No objection by Ireland, UK nuclear hearing told
An Taisce objections not supported by Irish Government, say British
The merits of An Taisce’s challenge to a nuclear power station in Britain is illustrated by the fact that it has not been supported by the Irish Government, a lawyer for the British government argued yesterday.
The merits of An Taisce’s challenge to a nuclear power station in Britain is illustrated by the fact that it has not been supported by the Irish Government, a lawyer for the British
government argued yesterday.
The way was cleared by British energy secretary Ed Davey last month for the station at Hinkley Point in Somerset – a £14 billion project to be built by French energy company EDF, backed by Chinese money and capable of powering five million homes .
An Taisce has sought a judicial review, arguing that the energy secretary “acted unlawfully” in granting planning permission without carrying out “transboundary consulation” with the Irish, as required under EU rules.
However, Mr Davey has argued in legal papers lodged for the two-day hearing that he is required to consult where there is “a real risk”, or “a serious possibility” of “significant environmental effects”, but not where there is only a bare possibility.
The Irish Government has repeatedly raised questions about the operation of the Sellafield nuclear reprocessing plant in Cumbria, said counsel for Mr Davey, Jonathan Swift, but concerns about Hinkley Point “have never been raised”.
An Taisce, he told Mrs Justice Patterson, has repeatedly said that there is “an obligation” on the secretary of state “to consult the Irish people”, but, he said, it is clear “that no such obligation exists”.

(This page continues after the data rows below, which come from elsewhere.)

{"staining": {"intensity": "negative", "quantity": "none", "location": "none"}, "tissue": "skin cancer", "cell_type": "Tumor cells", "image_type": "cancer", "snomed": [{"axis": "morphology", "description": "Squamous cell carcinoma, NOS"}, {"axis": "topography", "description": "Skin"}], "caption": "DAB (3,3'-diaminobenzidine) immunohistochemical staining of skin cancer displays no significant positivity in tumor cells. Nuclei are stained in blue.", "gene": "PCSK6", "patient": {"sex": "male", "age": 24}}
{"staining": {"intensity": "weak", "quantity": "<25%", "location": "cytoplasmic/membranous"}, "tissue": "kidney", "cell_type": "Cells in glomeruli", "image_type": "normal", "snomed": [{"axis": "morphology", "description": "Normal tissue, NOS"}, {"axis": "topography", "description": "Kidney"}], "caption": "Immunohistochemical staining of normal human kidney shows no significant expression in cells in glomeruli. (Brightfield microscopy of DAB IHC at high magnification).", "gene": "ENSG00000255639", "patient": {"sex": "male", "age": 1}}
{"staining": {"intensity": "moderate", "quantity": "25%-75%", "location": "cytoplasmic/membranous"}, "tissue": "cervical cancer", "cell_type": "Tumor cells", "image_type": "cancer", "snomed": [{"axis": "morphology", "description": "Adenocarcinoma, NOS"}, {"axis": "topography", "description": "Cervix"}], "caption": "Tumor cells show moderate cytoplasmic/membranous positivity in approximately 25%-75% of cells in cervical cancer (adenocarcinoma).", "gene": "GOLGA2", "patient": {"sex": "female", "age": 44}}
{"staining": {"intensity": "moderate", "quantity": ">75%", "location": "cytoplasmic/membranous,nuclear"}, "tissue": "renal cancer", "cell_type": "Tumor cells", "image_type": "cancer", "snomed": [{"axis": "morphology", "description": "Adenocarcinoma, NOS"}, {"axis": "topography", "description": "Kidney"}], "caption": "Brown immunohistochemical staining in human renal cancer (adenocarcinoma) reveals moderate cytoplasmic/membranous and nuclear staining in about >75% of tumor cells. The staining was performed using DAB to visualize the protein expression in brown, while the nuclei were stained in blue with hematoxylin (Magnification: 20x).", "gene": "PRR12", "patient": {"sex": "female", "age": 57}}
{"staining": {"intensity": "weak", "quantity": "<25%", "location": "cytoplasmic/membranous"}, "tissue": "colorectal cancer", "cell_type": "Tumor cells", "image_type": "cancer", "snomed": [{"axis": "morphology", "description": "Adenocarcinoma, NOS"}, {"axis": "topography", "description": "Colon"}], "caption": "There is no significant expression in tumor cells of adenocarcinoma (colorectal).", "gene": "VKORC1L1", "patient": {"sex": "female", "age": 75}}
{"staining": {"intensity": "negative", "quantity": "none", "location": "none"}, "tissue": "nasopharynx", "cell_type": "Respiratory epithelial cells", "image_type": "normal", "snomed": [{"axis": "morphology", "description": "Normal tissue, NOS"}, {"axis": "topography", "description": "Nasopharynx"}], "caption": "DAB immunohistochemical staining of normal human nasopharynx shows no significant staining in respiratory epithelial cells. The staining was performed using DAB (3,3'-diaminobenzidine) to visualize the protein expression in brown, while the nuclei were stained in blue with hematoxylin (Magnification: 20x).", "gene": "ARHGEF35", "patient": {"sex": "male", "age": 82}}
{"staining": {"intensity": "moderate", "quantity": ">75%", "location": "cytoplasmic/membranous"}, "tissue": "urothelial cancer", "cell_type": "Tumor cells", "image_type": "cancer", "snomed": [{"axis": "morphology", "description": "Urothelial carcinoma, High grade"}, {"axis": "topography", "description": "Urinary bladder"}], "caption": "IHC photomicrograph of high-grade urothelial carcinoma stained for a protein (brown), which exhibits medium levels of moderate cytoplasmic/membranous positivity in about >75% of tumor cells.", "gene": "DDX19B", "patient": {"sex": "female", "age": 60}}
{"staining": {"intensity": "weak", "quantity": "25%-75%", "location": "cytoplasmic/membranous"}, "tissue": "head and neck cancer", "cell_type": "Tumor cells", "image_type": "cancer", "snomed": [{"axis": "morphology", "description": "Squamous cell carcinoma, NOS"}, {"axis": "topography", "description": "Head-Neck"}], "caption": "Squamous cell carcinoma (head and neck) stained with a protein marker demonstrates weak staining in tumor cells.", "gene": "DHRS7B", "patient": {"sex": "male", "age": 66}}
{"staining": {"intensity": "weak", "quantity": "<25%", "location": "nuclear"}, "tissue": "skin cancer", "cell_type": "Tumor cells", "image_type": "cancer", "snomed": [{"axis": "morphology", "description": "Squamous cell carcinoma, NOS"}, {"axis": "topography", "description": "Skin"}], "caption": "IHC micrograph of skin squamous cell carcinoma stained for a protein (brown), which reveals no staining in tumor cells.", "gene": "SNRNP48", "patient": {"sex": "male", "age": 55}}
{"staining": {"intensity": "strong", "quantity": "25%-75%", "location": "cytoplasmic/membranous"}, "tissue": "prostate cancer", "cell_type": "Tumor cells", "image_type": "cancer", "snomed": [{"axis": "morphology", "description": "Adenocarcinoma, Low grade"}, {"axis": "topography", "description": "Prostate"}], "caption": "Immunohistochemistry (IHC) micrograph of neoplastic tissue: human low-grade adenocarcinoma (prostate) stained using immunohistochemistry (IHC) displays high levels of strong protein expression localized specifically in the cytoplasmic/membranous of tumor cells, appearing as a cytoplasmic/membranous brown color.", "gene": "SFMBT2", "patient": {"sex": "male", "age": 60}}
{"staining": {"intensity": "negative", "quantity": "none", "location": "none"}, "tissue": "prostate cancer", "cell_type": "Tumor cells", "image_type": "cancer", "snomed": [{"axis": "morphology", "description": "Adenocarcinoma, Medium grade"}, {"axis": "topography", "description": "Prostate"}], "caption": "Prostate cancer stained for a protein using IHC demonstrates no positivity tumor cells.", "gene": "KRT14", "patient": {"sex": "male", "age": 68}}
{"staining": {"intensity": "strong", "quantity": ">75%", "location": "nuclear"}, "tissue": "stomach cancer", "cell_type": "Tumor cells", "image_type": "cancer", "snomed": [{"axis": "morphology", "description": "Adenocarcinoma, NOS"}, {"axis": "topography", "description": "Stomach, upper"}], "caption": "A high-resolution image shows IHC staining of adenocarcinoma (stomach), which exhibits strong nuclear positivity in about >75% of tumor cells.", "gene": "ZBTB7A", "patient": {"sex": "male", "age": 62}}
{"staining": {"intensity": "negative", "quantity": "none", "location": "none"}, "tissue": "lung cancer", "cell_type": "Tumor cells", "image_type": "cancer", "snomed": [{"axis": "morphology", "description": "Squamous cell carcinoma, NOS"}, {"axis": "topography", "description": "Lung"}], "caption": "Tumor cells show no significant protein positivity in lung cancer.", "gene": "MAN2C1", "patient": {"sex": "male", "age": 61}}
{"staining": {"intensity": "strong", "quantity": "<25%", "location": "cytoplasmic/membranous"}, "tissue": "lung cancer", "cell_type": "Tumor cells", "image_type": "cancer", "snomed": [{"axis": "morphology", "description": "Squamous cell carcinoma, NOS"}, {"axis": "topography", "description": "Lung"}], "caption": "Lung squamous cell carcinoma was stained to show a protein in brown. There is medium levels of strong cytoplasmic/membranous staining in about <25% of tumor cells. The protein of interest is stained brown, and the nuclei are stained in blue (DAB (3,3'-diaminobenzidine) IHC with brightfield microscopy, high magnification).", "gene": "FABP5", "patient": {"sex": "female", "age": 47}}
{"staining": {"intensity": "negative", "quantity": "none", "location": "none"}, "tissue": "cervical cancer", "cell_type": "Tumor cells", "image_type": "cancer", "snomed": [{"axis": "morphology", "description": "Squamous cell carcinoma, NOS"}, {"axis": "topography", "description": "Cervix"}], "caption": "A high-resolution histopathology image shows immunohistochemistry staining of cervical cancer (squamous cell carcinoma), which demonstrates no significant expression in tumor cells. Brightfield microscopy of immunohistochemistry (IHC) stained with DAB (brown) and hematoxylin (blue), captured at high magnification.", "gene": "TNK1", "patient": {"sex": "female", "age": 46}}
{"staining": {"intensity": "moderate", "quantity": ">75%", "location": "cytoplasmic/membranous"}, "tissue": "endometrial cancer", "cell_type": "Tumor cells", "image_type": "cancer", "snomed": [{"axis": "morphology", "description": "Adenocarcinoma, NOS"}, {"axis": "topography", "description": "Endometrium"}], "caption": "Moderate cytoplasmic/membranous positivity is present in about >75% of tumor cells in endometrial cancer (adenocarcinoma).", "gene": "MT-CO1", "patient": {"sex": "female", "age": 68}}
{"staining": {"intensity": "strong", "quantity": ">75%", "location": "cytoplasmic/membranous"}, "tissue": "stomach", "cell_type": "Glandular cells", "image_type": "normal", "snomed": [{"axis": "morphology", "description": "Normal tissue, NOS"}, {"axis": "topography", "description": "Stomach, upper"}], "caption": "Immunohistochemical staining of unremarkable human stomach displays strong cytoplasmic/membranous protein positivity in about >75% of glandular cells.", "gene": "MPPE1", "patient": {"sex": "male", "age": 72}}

Describing Mr Davey’s conduct as “unlawful”, counsel for An Taisce, David Wolfe QC, said Mr Davey may have acted in accordance with Euratom regulations, but he had not obeyed or abided by EU safety directives.
The energy secretary had not considered the economic impacts of environmental problems caused by even minor leaks from Hinkley Point, though he was pressed by Mr Swift to read out a report which put that risk at a one-in-32 million chance. Under the Espoo Convention, signatory states, including Britain, agreed to consulting neighbouring states even if there “a low likelihood” of risk, unless “a significant adverse trans-boundary impact can be excluded”, he went on.
Impact of accidents
Mr Davey had not, and nor did he claim in submissions made up to now, had tried to predict the impact of accidents or alarms on “a worst case” basis, “as was required by the precautionary approach” principle .
A leak of radioactive coolant from Hinkley Point that was brought by southeasterly winds to Ireland from Somerset would raise the risk of contracting cancer by 2 per cent, though that risk could be reduced subject to intensive, but costly health monitoring.
Decisions about planning had been made, for example, on the basis that wind speeds would not exceed eight metres per second “which is plainly not a worst case scenario”, Mr Wolfe told Mrs Justice Patterson.
During one of a number of testy exchanges between the two, Mr Wolfe, who finished his submission yesterday afternoon, went on: “Fukushima was unlikely to happen, too. We learned the lessons of Fukushima.”